It is one of the reasons why I am so intellectually against tools like Randi Harper's blockbot, which assures, among many other things, that her opponents become even *more* entrenched in their own views than otherwise.
Let's just pretend it hasn't made twitter useable for a lot of people, that it instantly killed 95% of the worst harrassment when I started using it. We could also pretend you didn't actually think you should be able to sue these bots for slandering you.
Block bots are blunt instruments, but they are effective, as for some people there's simply no alternative available.
We don't need to pretend I thought we should be able to sue bots for slander, because that's both silly and I never stated it. Not only sueing bots is ridiculous, I never advocated sueing either the Atheism plus blockbot nor Randi's nor, as it were, their creators. I did watch the kerfuffle with attention because it would affect twitter's usage future. I am also guilty of enjoying a schadenfreude moment with the closing shop of Troloon's bot.
Yes, blockbots are blunt instruments that curtail the experience of many people (according to Randi, more than 95% are false positives), because a few can't be bothered to use the block button themselves. They are also bully tools that these people have in their arsenal to intimidate them, isolate them. But that's not even my major point or gripe. Randi's tool was inevitable in a sense, given how Twitter and their APIs work. I've never agreed with the idea that a block should force an unfollow and punish those blocked by turning your account invisible to them. It should merely be a block of contact (if they block you, you can't retweet them, you can't contact them, they won't see your tweets even if RTd by others).
I didn't know Taurip Moosa was a white affluent hipster. Or Alexander. Or Katherine Cross. Do you actually believe journalism is that lucrative an endeavor for these people? Many of the posts that draw so much attention have been written for literally no money. You will not make very much doing what they do. It's not something you do for creature comforts.

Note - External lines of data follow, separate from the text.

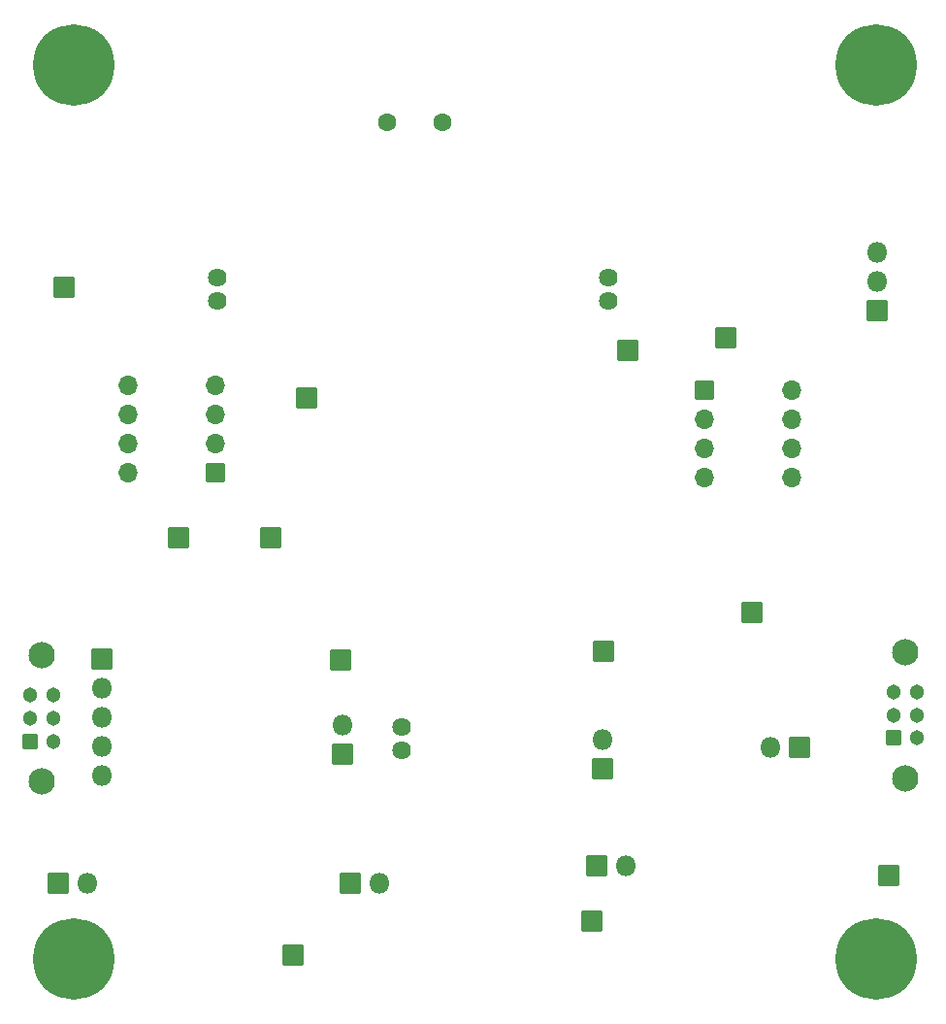
<source format=gbs>
G04 #@! TF.GenerationSoftware,KiCad,Pcbnew,6.0.0*
G04 #@! TF.CreationDate,2022-02-03T14:52:20-05:00*
G04 #@! TF.ProjectId,mama_board,6d616d61-5f62-46f6-9172-642e6b696361,rev?*
G04 #@! TF.SameCoordinates,Original*
G04 #@! TF.FileFunction,Soldermask,Bot*
G04 #@! TF.FilePolarity,Negative*
%FSLAX46Y46*%
G04 Gerber Fmt 4.6, Leading zero omitted, Abs format (unit mm)*
G04 Created by KiCad (PCBNEW 6.0.0) date 2022-02-03 14:52:20*
%MOMM*%
%LPD*%
G01*
G04 APERTURE LIST*
G04 Aperture macros list*
%AMRoundRect*
0 Rectangle with rounded corners*
0 $1 Rounding radius*
0 $2 $3 $4 $5 $6 $7 $8 $9 X,Y pos of 4 corners*
0 Add a 4 corners polygon primitive as box body*
4,1,4,$2,$3,$4,$5,$6,$7,$8,$9,$2,$3,0*
0 Add four circle primitives for the rounded corners*
1,1,$1+$1,$2,$3*
1,1,$1+$1,$4,$5*
1,1,$1+$1,$6,$7*
1,1,$1+$1,$8,$9*
0 Add four rect primitives between the rounded corners*
20,1,$1+$1,$2,$3,$4,$5,0*
20,1,$1+$1,$4,$5,$6,$7,0*
20,1,$1+$1,$6,$7,$8,$9,0*
20,1,$1+$1,$8,$9,$2,$3,0*%
G04 Aperture macros list end*
%ADD10C,1.625600*%
%ADD11O,1.701600X1.701600*%
%ADD12RoundRect,0.050800X0.800000X0.800000X-0.800000X0.800000X-0.800000X-0.800000X0.800000X-0.800000X0*%
%ADD13C,7.101600*%
%ADD14RoundRect,0.050800X-0.850000X-0.850000X0.850000X-0.850000X0.850000X0.850000X-0.850000X0.850000X0*%
%ADD15O,1.801600X1.801600*%
%ADD16RoundRect,0.050800X0.850000X-0.850000X0.850000X0.850000X-0.850000X0.850000X-0.850000X-0.850000X0*%
%ADD17RoundRect,0.050800X0.850000X0.850000X-0.850000X0.850000X-0.850000X-0.850000X0.850000X-0.850000X0*%
%ADD18C,1.601600*%
%ADD19RoundRect,0.050800X-0.800000X-0.800000X0.800000X-0.800000X0.800000X0.800000X-0.800000X0.800000X0*%
%ADD20RoundRect,0.050800X-0.850000X0.850000X-0.850000X-0.850000X0.850000X-0.850000X0.850000X0.850000X0*%
%ADD21C,1.301600*%
%ADD22RoundRect,0.050800X0.600000X-0.600000X0.600000X0.600000X-0.600000X0.600000X-0.600000X-0.600000X0*%
%ADD23C,2.301600*%
G04 APERTURE END LIST*
D10*
X141600000Y-127800000D03*
X141600000Y-129800000D03*
D11*
X117780000Y-105600000D03*
X125400000Y-97980000D03*
X117780000Y-103060000D03*
X125400000Y-100520000D03*
X117780000Y-100520000D03*
X125400000Y-103060000D03*
X117780000Y-97980000D03*
D12*
X125400000Y-105600000D03*
D13*
X183000000Y-70000000D03*
X113000000Y-70000000D03*
X113000000Y-148000000D03*
X183000000Y-148000000D03*
D10*
X159700000Y-88600000D03*
X159700000Y-90600000D03*
X125500000Y-88600000D03*
X125500000Y-90600000D03*
D14*
X172148500Y-117792500D03*
X158250000Y-144725000D03*
D15*
X161190000Y-139850000D03*
D16*
X158650000Y-139850000D03*
D15*
X136450000Y-127610000D03*
D17*
X136450000Y-130150000D03*
D18*
X140340000Y-75000000D03*
X145220000Y-75000000D03*
D11*
X175645000Y-98350000D03*
X168025000Y-105970000D03*
X175645000Y-100890000D03*
X168025000Y-103430000D03*
X175645000Y-103430000D03*
X168025000Y-100890000D03*
X175645000Y-105970000D03*
D19*
X168025000Y-98350000D03*
D14*
X161350000Y-94925000D03*
D17*
X133350000Y-99060000D03*
X130223260Y-111295180D03*
D14*
X169935000Y-93845000D03*
D17*
X112141000Y-89408000D03*
X122190000Y-111290000D03*
D14*
X184150000Y-140716000D03*
X159258000Y-121137680D03*
X136250000Y-121950000D03*
X132100000Y-147650000D03*
D15*
X173810000Y-129560000D03*
D20*
X176350000Y-129560000D03*
D17*
X159176720Y-131434840D03*
D15*
X159176720Y-128894840D03*
X139690000Y-141400000D03*
D16*
X137150000Y-141400000D03*
X111650000Y-141400000D03*
D15*
X114190000Y-141400000D03*
D21*
X109190500Y-127000000D03*
D22*
X109190500Y-129000000D03*
D21*
X109190500Y-125000000D03*
X111190500Y-125000000D03*
X111190500Y-127000000D03*
X111190500Y-129000000D03*
D23*
X110190500Y-121500000D03*
X110190500Y-132500000D03*
D15*
X183124840Y-86374280D03*
X183124840Y-88914280D03*
D17*
X183124840Y-91454280D03*
D21*
X184556400Y-126727200D03*
D22*
X184556400Y-128727200D03*
D21*
X184556400Y-124727200D03*
X186556400Y-124727200D03*
X186556400Y-126727200D03*
X186556400Y-128727200D03*
D23*
X185556400Y-121227200D03*
X185556400Y-132227200D03*
D17*
X115500000Y-121860000D03*
D15*
X115500000Y-124400000D03*
X115500000Y-126940000D03*
X115500000Y-129480000D03*
X115500000Y-132020000D03*
M02*

</source>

Do you actually believe 3000 dollars a month on patreon is a lot of money? As much as a third of it never gets collected. Can you multiply numbers times 12? And we haven't even mentioned the different cost of living. The only person who has actually gotten a nice hunk of cash off patreon while expressing any sort of sympathy to representational issues in our areas of interest has been Jim ****ing Sterling, son.
By contrast, how much does Paul Elam make a year to rant about feminists?
I never said journalism is a lucrative endeavour. I made a remark on the kind of culture and affluence of the *people* involved. Curiously, we do know that the current state of journalism also comes from the fact that it is so poorly paid. Game journalism is an entire joke, "professionalism" is just a luxury these sites cannot apparently afford. They have shown themselves to merely be glorified blogs.
Regarding 3000 dollars a month for doing nothing not being "a lot of money", I could only say
"See, I rest my case", for I do live in a world where people with families to feed are lucky to earn a thousand dollars for working hard 8, 10, 12 hours a day. But I guess when you live in a world where people go to twitter to complain that at some point of their lives they were so broke they even "had to work", this affluence thing just flies over your face.
Regarding Paul Elam, do I look like Paul Elam? Why are you asking me this? Have I ever defended Paul Elam's work anywhere? Have I ever defended him anywhere at all? You could contrast with anyone else in the world for all I care.